What’s the worst thing you’ve ever seen?

By David M Williams, PhD

Photo by Benjamin Voros on Unsplash

I’m not the best at small talk. A closet introvert, I’m not the first one to start a conversation. That doesn’t mean I don’t like meeting new people, getting to know them, or going to parties. In Steve Harper’s book The Ripple Effect, when people meet strangers they look for common links. Where are you from? What university did you study at? What do you do? Occasionally, I’ll share I was a city paramedic in a past life. Without fail, someone will ask, “What’s the worst thing you’ve ever seen?”

What’s the worst thing you’ve ever seen? It’s an awkward question. I assume they’re curious about the worst trauma (lawnmower blade encounter), the grossest ailment (gangrenous limb), or the weirdest (self-inflicted poisonous snake bite) 9-1-1 call. It’s a reminder people imagine paramedics rolling from one life-or-death event to another. Paramedic reality is housecalls and acting as a critical public health and social safety net provider in the community. The true life-or-death events make up less than five percent of their patient contacts.

What’s interesting is the perception that emergencies are difficult. In practice, the real emergencies were easy calls- the textbook events. You knew what was important, it was clear what needed to be done, and everything else was extra. In regular life, it might be like the race to meet a deadline. Why is it you can always accomplish something in an all-nighter that you can’t seem to accomplish in the weeks leading up? Again, clarity of the end goal, refining the vital few tasks and chipping away. Everything else is extra.

Right now school systems are scrambling to pivot to virtual learning to help students finish the school year, healthcare providers are reworking the system to make room for COVID-19 patients and serve other patients away from hospitals, and restaurants are shifting to family-style dinners and a take-out only service model. People are reacting to meet the demands of our changed situation in rapid and remarkable ways.

Organizations impressively react to urgent events (i.e., proposal deadline, a surge in demand). Leaders focus, staff rally together, what needs to get done just gets done, and magic happens. Afterward, those involved exhale, celebrate, and have a sense of accomplishment. Some might debrief to reflect and learn.

These events are often revealing and highlight how well an organizational system and its many linked processes are set up and aligned. As attention is diverted to the urgent, work built on best effort or individuals can fail or show stress. Customers experience service delays. The staff feels stressed. The urgent event makes organizational processes show their imperfections and highlight the interdependence. Rarely do debriefs capture this learning and prioritize it for improvement.

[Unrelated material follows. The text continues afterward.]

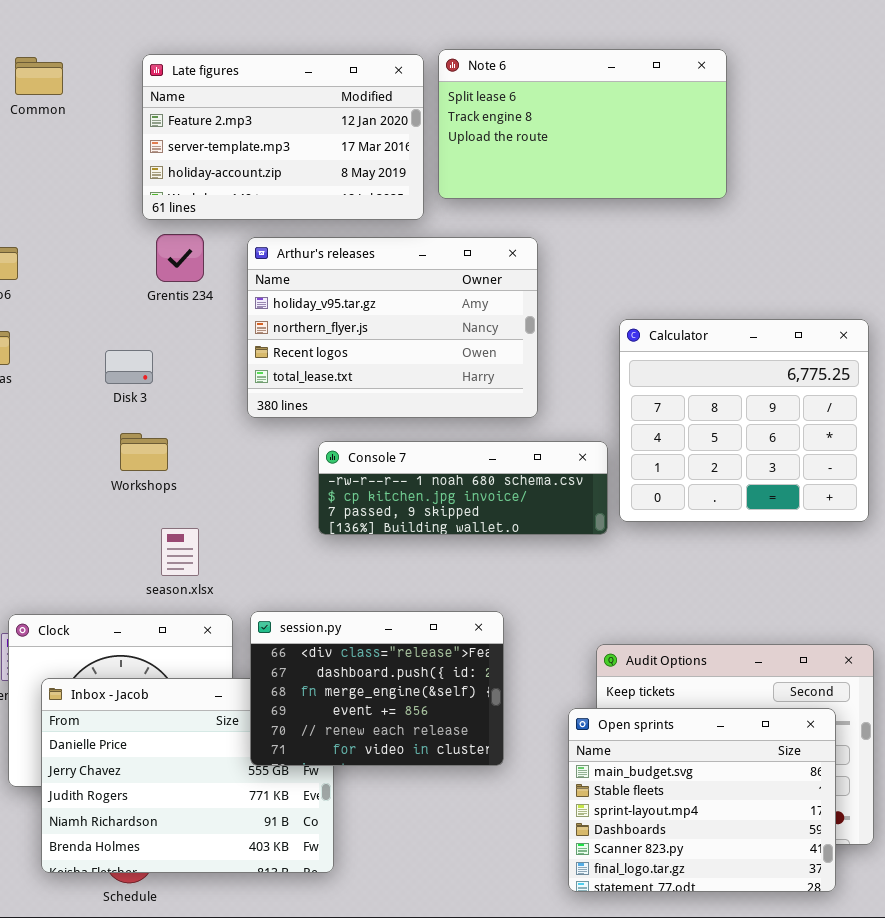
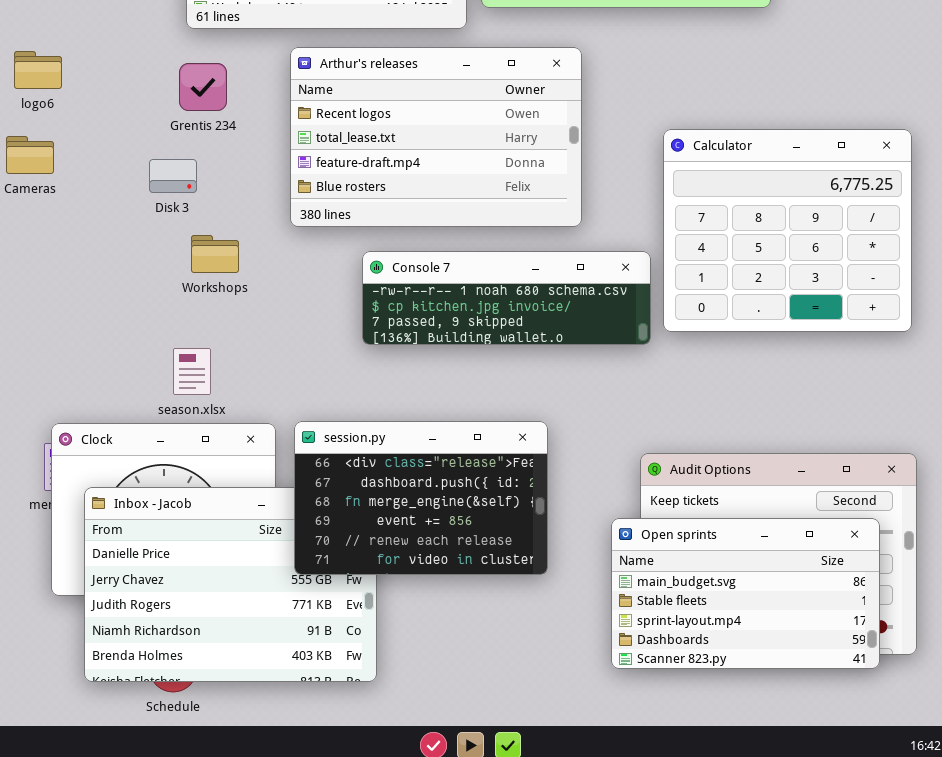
Grentis 234: [156,234,204,282] -> [179,63,227,111], moved
Arthur's releases: [247,237,538,418] -> [290,47,582,227], scrolled down 2 rows
Workshops: [120,433,168,471] -> [191,235,239,273], moved
season.xlsx: [161,528,199,576] -> [173,348,211,395], moved
Open sprints: [568,708,836,892] -> [611,518,880,669], resized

Two opportunities present in this scenario for leaders:

  1. Understanding your organization as a system of linked processes. Quality leaders know reliability and results are by design. All work is a process, and identifying and standardizing processes to reduce variation and waste helps staff do great work on normal days and on not-so-normal days, too. No process happens in isolation. The work we do is interdependent with other processes and staff. Appreciating the linkages improves operations. Finally, often what’s thought to be an unplanned urgent event is actually a poorly predicted or managed event- this proposal was expected this month, this report is due every year, this meeting event requires preparation. Identifying and planning can reduce the burden of episodic work.
  2. Debriefing and planning to improve. Not everything is predictable or known. New knowledge about a gap or imperfection in a process emerges. In realtime, you work through it, but calling out the defect and capturing the important details becomes important inputs to the debrief. No issue should be brushed past or explained away. Make it a priority to understand the defect and fix it for the future.

We all have two jobs: do the work and improve the work. This is true every day. Times like this pressure test the systems we have, and not everything will go as smoothly as it should. The better we are at proactive improvement, the lesser the impact. The true emergencies I remember from my ambulance days worked because we knew what to do and we did it. The more we can continually design and produce the work that we want, the easier it’ll be to react in times like this that are truly unique.